Stephen Wolfram

You know, it wasn't until the beginning of the 20th century that Brownian motion was the final giveaway.

Brownian motion is, you know, you look under a microscope at these little pieces from pollen grains, you see they're being discreetly kicked, and those kicks are water molecules hitting them, and they're discreet.

And in fact, it was really quite interesting history.

I mean, Boltzmann had worked out how things could be discreet

and have basically invented something like quantum theory in the 1860s.

But he just thought it wasn't really the way it worked.

And then just a piece of physics history, because I think it's kind of interesting.

In 1900, this guy called Max Planck

who'd been a longtime thermodynamics person who was trying to, everybody was trying to prove the second law of thermodynamics, including Max Planck.

And Max Planck believed that radiation, like electromagnetic radiation, somehow the interaction of that with matter was going to prove the second law of thermodynamics.

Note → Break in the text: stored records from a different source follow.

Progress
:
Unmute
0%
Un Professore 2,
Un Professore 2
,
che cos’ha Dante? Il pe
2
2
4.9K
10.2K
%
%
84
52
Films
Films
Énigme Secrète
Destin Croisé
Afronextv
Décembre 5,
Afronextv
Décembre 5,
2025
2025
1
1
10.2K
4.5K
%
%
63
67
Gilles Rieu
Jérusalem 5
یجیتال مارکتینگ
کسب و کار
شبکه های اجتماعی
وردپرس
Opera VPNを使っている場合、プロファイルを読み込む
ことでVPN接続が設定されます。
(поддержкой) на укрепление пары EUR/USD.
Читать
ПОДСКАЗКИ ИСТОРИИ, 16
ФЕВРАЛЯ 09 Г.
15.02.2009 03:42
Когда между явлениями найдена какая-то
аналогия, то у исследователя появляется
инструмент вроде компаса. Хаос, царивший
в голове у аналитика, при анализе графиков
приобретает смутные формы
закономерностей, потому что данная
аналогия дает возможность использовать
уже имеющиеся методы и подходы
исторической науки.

But he had these experiments that people had done on blackbody radiation, and there were these curves, and you couldn't fit the curve based on his idea for how radiation interacted with matter.

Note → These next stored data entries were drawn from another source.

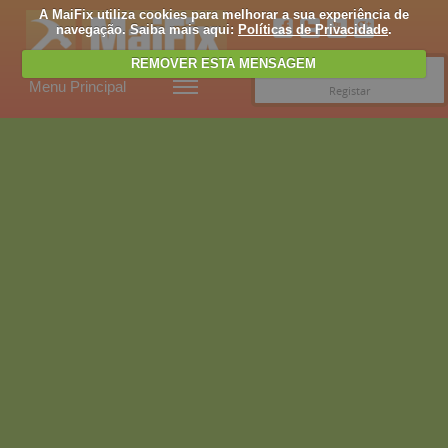
A MaiFix utiliza cookies para melhorar a sua experiência de
navegação. Saiba mais aqui:
Políticas de Privacidade
.
REMOVER ESTA MENSAGEM
Entrar
Menu Principal
Registar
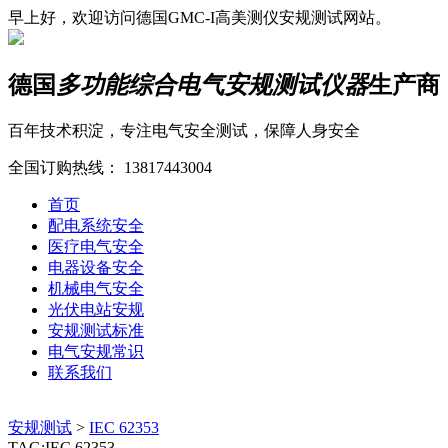
早上好，欢迎访问德国GMC-I高美测仪安规测试网站。
德国
多功能综合电气安规测试仪器
生产商
百年技术积淀，专注电气安全测试，保障人身安全
全国订购热线：
13817443004
首页
配电系统安全
医疗电气安全
电器设备安全
机械电气安全
光伏电站安规
安规测试标准
电气安规常识
联系我们
安规测试
>
IEC 62353
TAG:IEC 62353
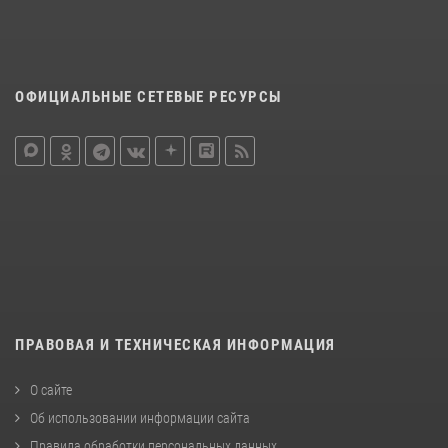
ОФИЦИАЛЬНЫЕ СЕТЕВЫЕ РЕСУРСЫ
ПРАВОВАЯ И ТЕХНИЧЕСКАЯ ИНФОРМАЦИЯ
О сайте
Об использовании информации сайта
Правила обработки персональных данных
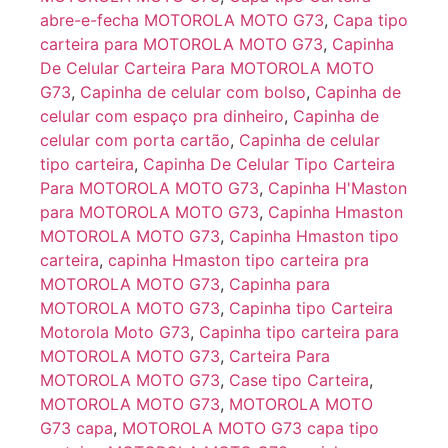
abre-e-fecha MOTOROLA MOTO G73
,
Capa tipo
carteira para MOTOROLA MOTO G73
,
Capinha
De Celular Carteira Para MOTOROLA MOTO
G73
,
Capinha de celular com bolso
,
Capinha de
celular com espaço pra dinheiro
,
Capinha de
celular com porta cartão
,
Capinha de celular
tipo carteira
,
Capinha De Celular Tipo Carteira
Para MOTOROLA MOTO G73
,
Capinha H'Maston
para MOTOROLA MOTO G73
,
Capinha Hmaston
MOTOROLA MOTO G73
,
Capinha Hmaston tipo
carteira
,
capinha Hmaston tipo carteira pra
MOTOROLA MOTO G73
,
Capinha para
MOTOROLA MOTO G73
,
Capinha tipo Carteira
Motorola Moto G73
,
Capinha tipo carteira para
MOTOROLA MOTO G73
,
Carteira Para
MOTOROLA MOTO G73
,
Case tipo Carteira
,
MOTOROLA MOTO G73
,
MOTOROLA MOTO
G73 capa
,
MOTOROLA MOTO G73 capa tipo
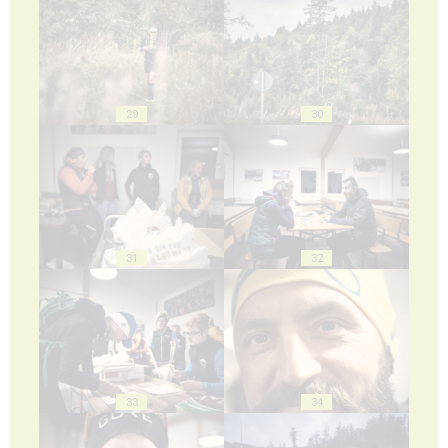
29
30
31
32
33
34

Those curves, you couldn't figure out how to fit those curves.

Except he noticed that if he just did what Boltzmann had done and assumed that electromagnetic radiation was discrete,

could fit the curves.

He said, but this just happens to work this way.

Then Einstein came along and said, well, by the way, the electromagnetic field might actually be discrete.

It might be made of photons.

And then that explains how this all works.

In 1905, that was how that piece of quantum mechanics got started.

Kind of interesting piece of history.